### [INSTRUCTIONS TO FOLLOW]
Return, word for word, the lines of the listing below from the one with "focal_35mm: 108" through the one with "exposure_s: 1/351", and no other lines.

### [SOURCE MATERIAL]
=== Section Start ===

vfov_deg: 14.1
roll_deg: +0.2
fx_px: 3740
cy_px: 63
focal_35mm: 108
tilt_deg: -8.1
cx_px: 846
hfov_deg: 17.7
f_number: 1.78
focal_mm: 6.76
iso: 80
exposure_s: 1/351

=== Section End ===
=== Section Start ===

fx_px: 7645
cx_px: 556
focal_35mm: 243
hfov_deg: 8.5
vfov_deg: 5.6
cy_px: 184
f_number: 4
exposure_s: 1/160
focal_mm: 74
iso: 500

=== Section End ===
=== Section Start ===

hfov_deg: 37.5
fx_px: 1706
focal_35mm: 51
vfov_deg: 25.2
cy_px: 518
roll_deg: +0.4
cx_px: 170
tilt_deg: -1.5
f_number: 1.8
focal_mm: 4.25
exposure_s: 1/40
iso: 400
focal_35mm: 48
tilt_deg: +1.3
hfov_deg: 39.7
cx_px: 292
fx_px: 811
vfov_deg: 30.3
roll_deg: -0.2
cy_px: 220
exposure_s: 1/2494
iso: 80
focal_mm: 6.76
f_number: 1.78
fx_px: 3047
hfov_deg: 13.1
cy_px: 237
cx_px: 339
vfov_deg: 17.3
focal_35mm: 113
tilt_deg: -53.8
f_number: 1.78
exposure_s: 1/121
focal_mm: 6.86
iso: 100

=== Section End ===

### [EXPECTED ANSWER]
focal_35mm: 108
tilt_deg: -8.1
cx_px: 846
hfov_deg: 17.7
f_number: 1.78
focal_mm: 6.76
iso: 80
exposure_s: 1/351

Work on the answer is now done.